TASK
Put the lines of the listing into a Markdown table with two columns, "No." for the row number and "Entry" for the line. Leave out blank lines and the pictures.
────────────────────────────────────────
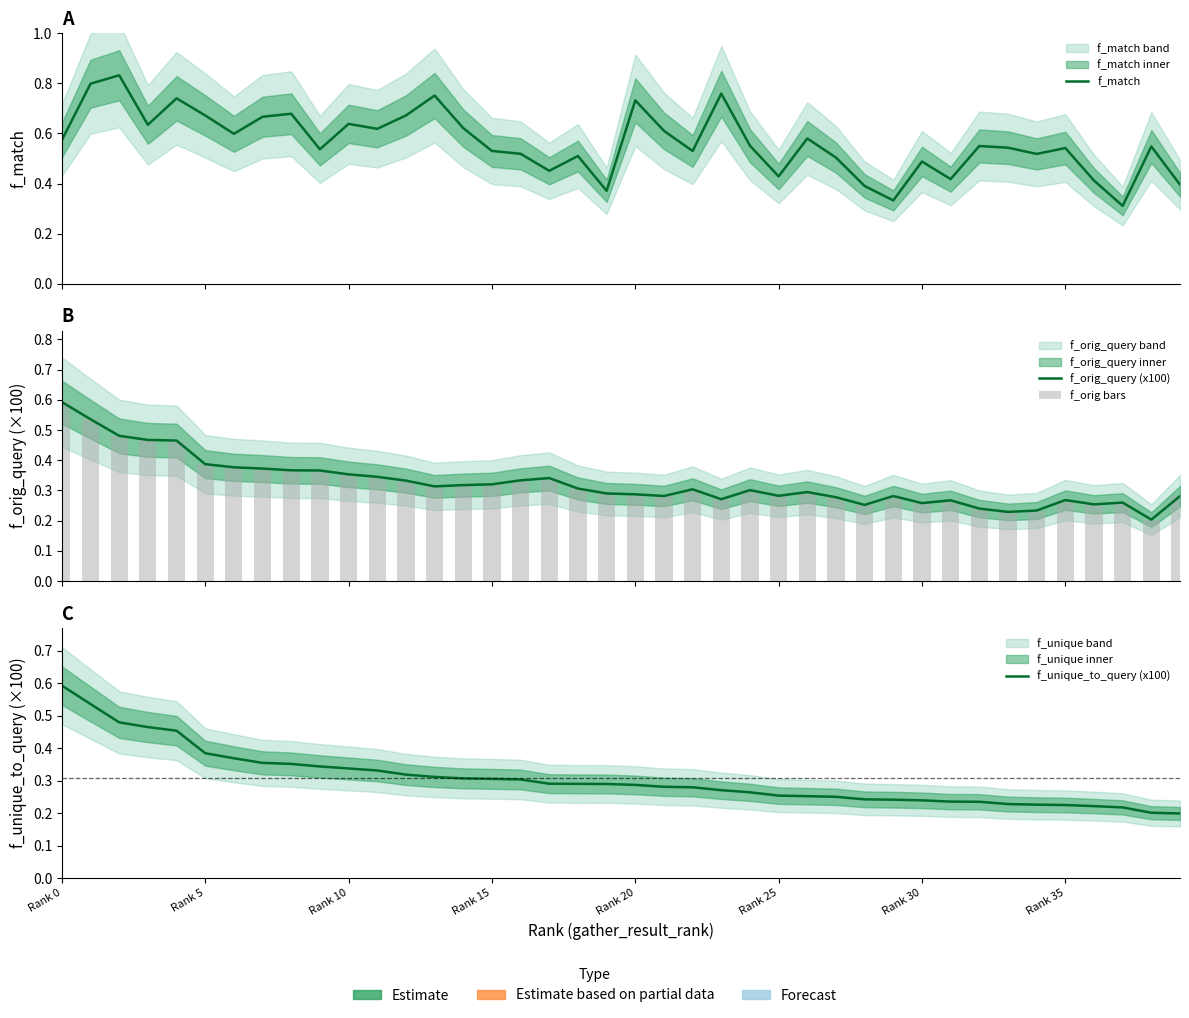

Between 14 and 25, which is larger?

14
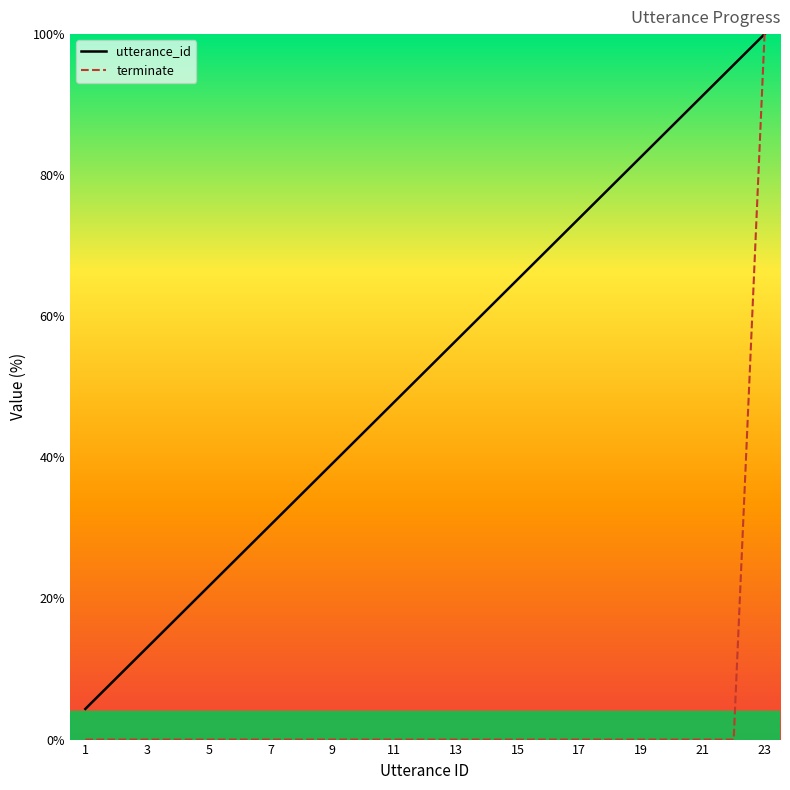

Is this an area chart (filled region under the line)?

No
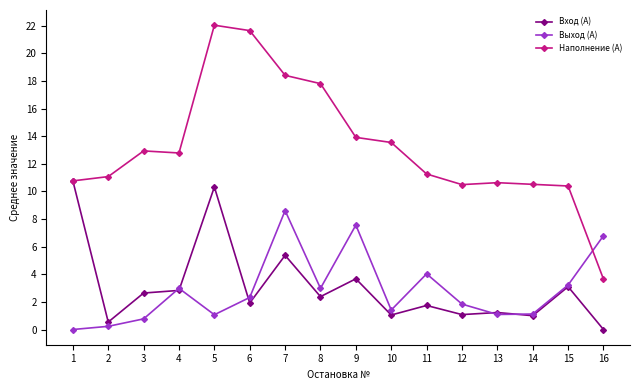

Where does the Выход (А) series first go above 2?

4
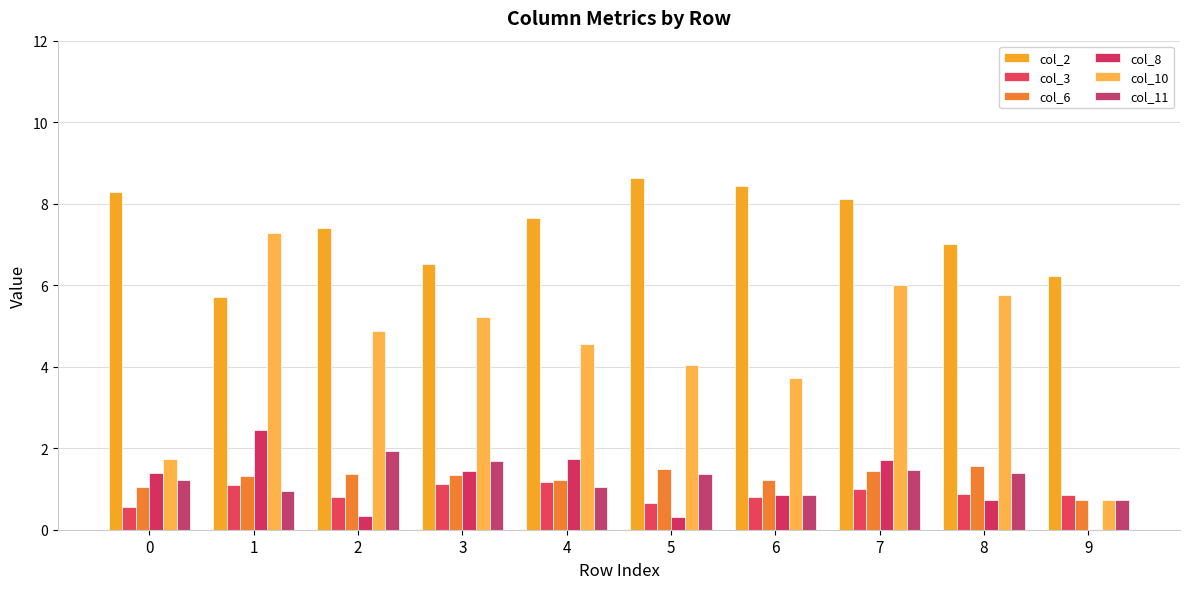

How many groups of bars are there?

10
────────────────────────────────────────
RESULT FOR THIS TASK
| No. | Entry |
|---|---|
| 1 | Between 14 and 25, which is larger? |
| 2 | 14 |
| 3 | Is this an area chart (filled region under the line)? |
| 4 | No |
| 5 | Where does the Выход (А) series first go above 2? |
| 6 | 4 |
| 7 | How many groups of bars are there? |
| 8 | 10 |